Lisa Lampert-Weissig’s essay, “Teaching Jewish-Christian Relations: A Diachronic Approach,” opens with the problem confronting many medievalists today: how to design courses that appeal to students who are interested in modern literatures and contemporary issues. Considering the many pressures on students, how can we attract students to what seems to them irrelevant or remote? Lampert-Weissig wrote her essay “Antisemitism in English Literature,” well before the Oct. 7, 2023 massacre of Israelis by Hamas, but she, like many others, was already well aware of rising antisemitism worldwide. Her essay is even more pertinent to our world today after Oct. 7th’s horrors and their complex aftermath. As Lampert-Weissig asserts, “students need, perhaps now more than ever, to be able to recognize and understand the long history of antisemitism.” She provides an overview of debates among scholars, particularly medievalists, concerning the use of the term “antisemitism” for premodern contexts. She has found that combining literary and visual materials together in her teaching is especially fruitful. For example, she presents images that depict blood libel, ritual murder accusations, host desecrations and the representation of the relationship between Ecclesia and Synagoga. Further, confronting “centuries-old connections between literary and visual tropes in antisemitic discourses is essential for students attempting to understand what they encounter through digital media” today.
Belle S. Tuten’s “Using Problem-Based Learning in the Medieval Medicine Classroom.” discusses her course, “Medieval Medicine” in which she adapts problem-based learning (PBL) to “primary and secondary readings from historical, archaeological, paleopathological, and biological sources.” The course covers the history of medicine from the Classical period to the late 15thcentury, and includes ancient, medieval, and Islamic sources. The students in “Medieval Medicine” explore the history of medicine in medieval Western Europe by analyzing “the ancient, medieval and Islamic sources that helped to shape it.” Tuten’s approach shows the value of interdisciplinary work for students of the history of medicine and enables collaboration between humanities and STEM students.

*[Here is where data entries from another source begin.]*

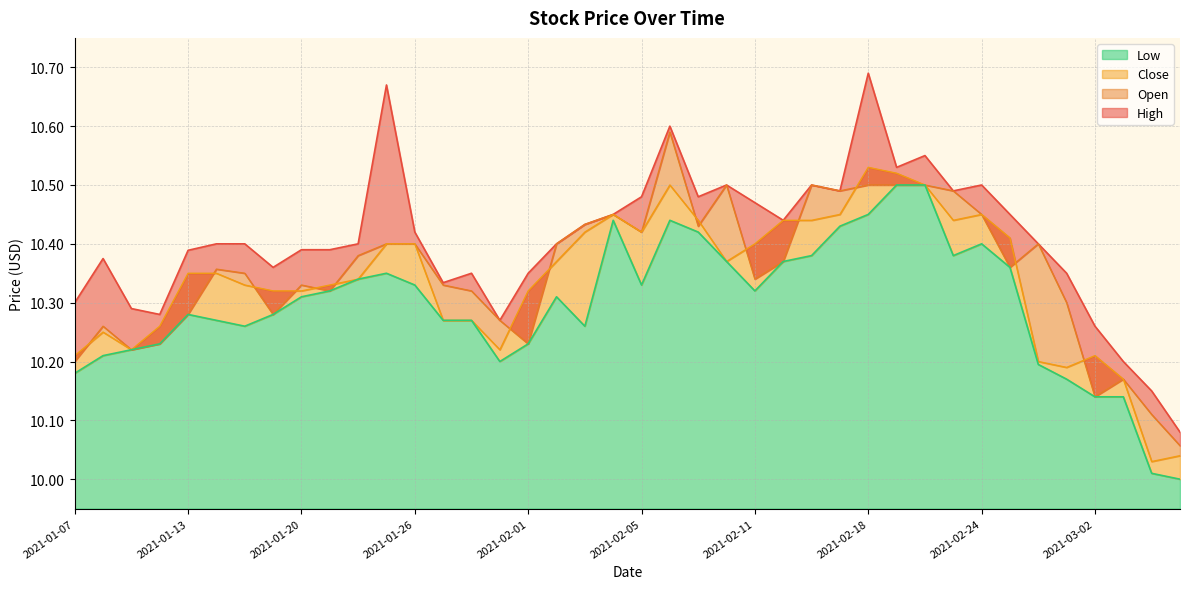

At which label does Close reach its minimum?

2021-03-04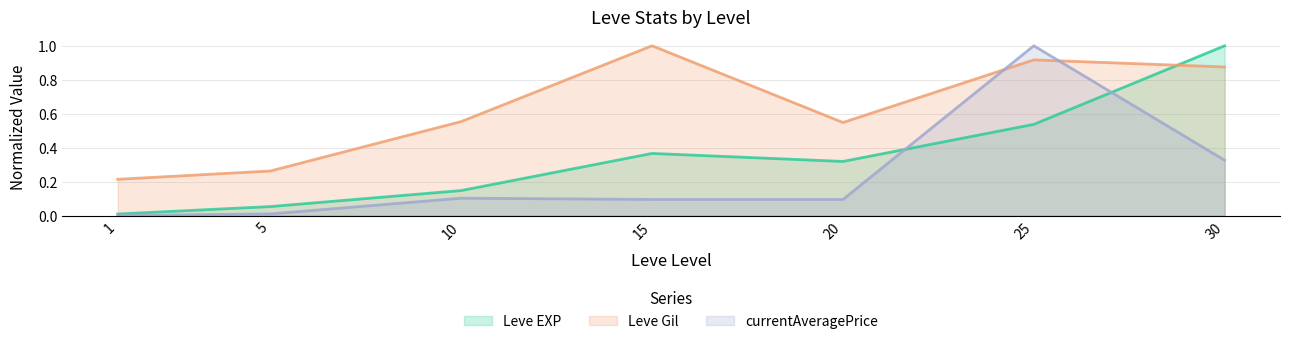

At 5, list the series in order from smallest to largest.

currentAveragePrice, Leve EXP, Leve Gil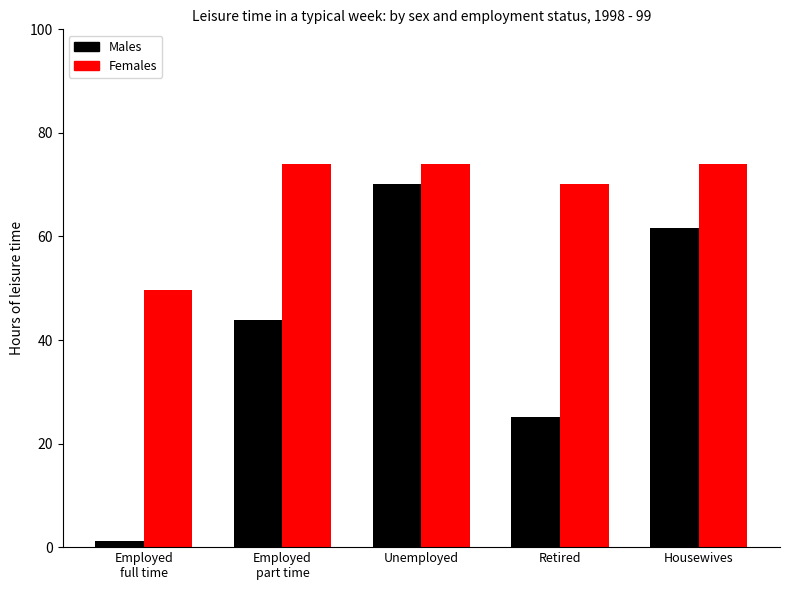

The Females series shows 18.3 at Retired. True or false?

False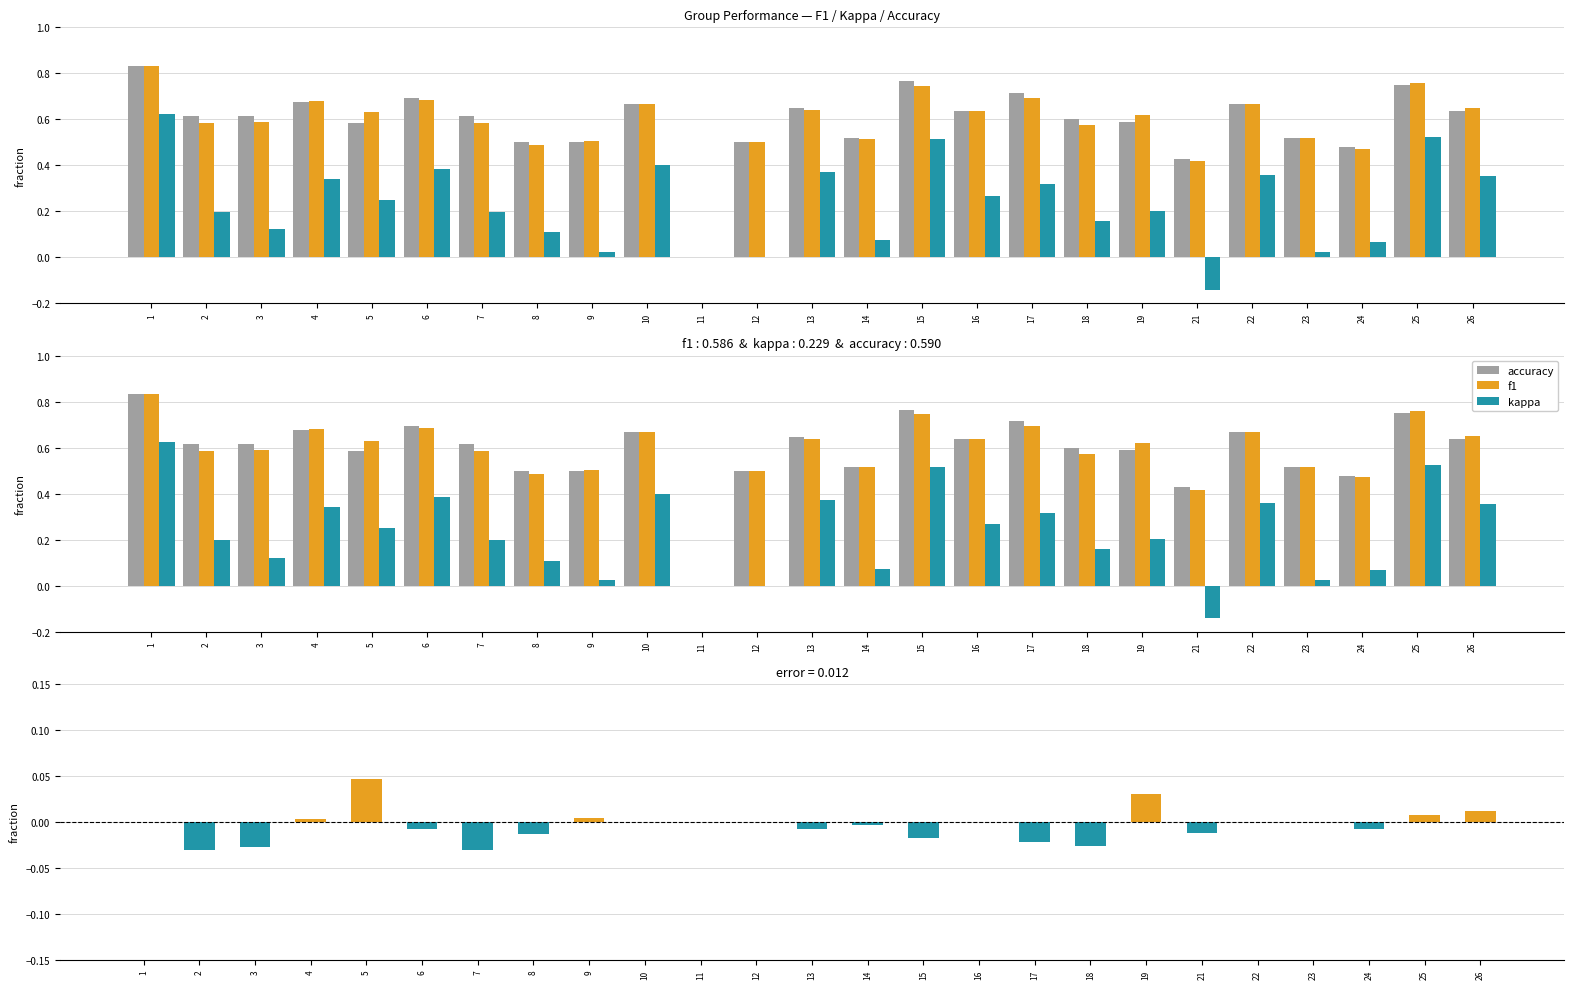

What is the difference between the highest and lowest values at 5?

0.6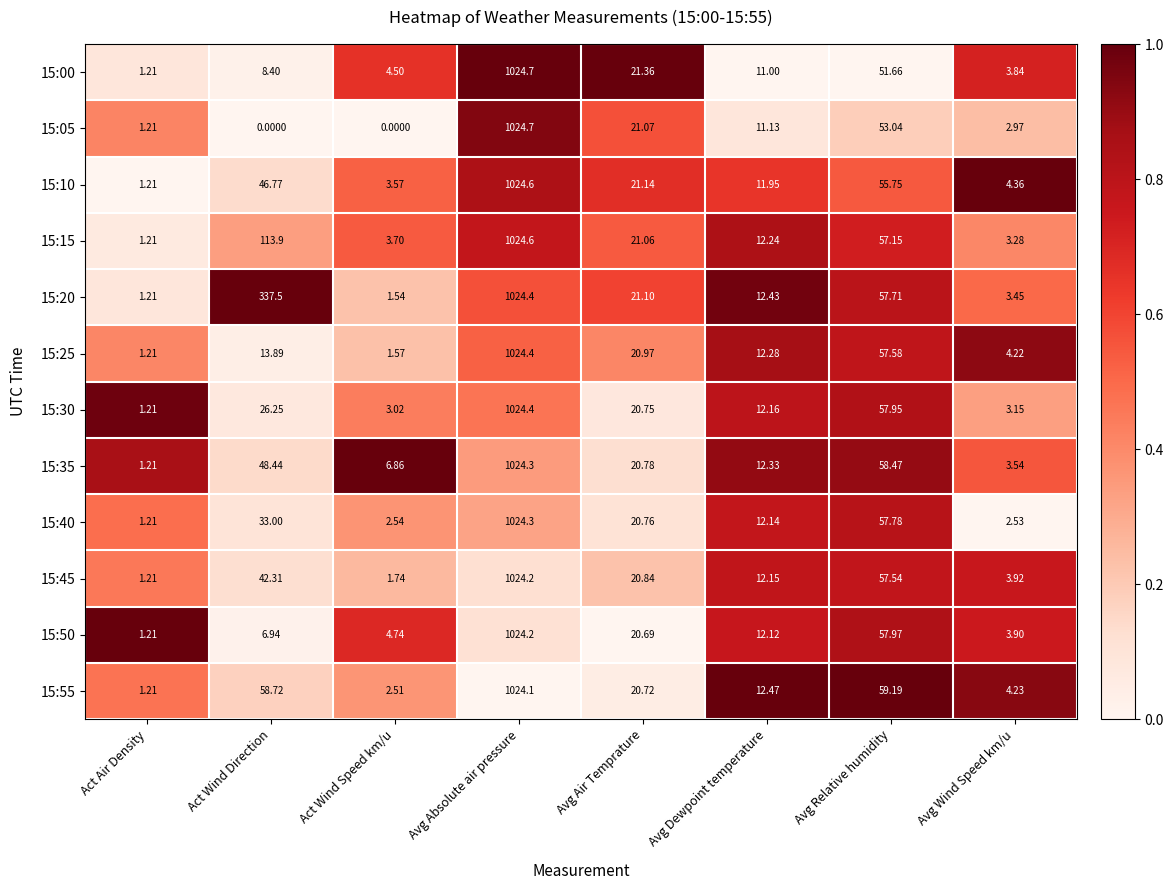

What is the total value across all series at Act Wind Speed km/u?

36.3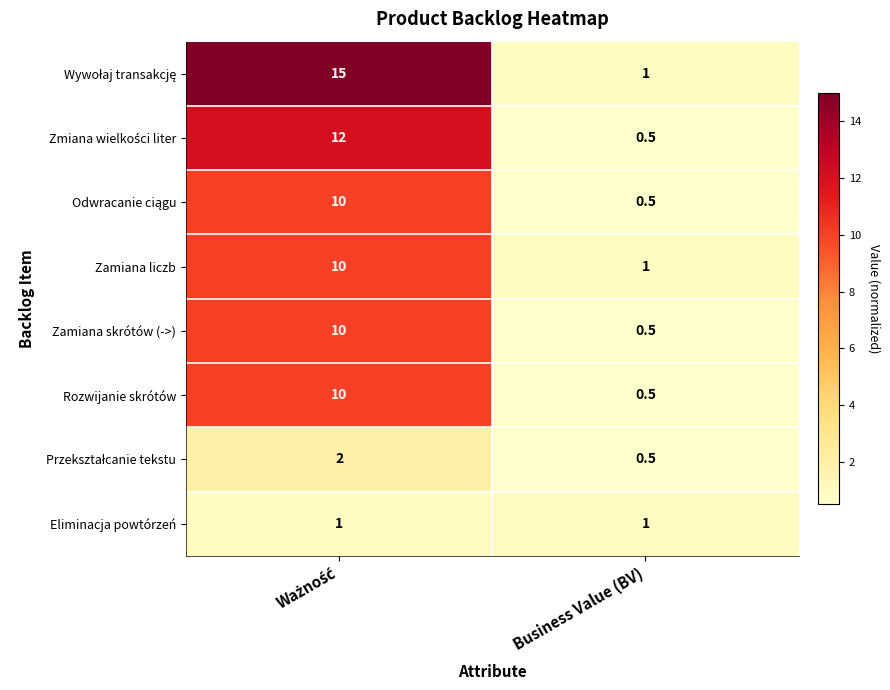

Rank the series by their maximum value, from lowest to highest.

Eliminacja powtórzeń, Przekształcanie tekstu, Odwracanie ciągu, Zamiana liczb, Zamiana skrótów (->), Rozwijanie skrótów, Zmiana wielkości liter, Wywołaj transakcję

This interdisciplinary teamwork among majors in biology, humanities and social science students enable them to learn from “multiple research perspectives.” One of Tuten’s aims is to “bridge the gap between students in humanities and STEM … who bring different skills and expectations to the process.” Using Problem-based Learning, students “develop flexible learning and collaboration skills” while also drawing on their previous knowledge, “which strengthens as it is repeated and integrated into the new process.” Students therefore benefit from the work of the whole group.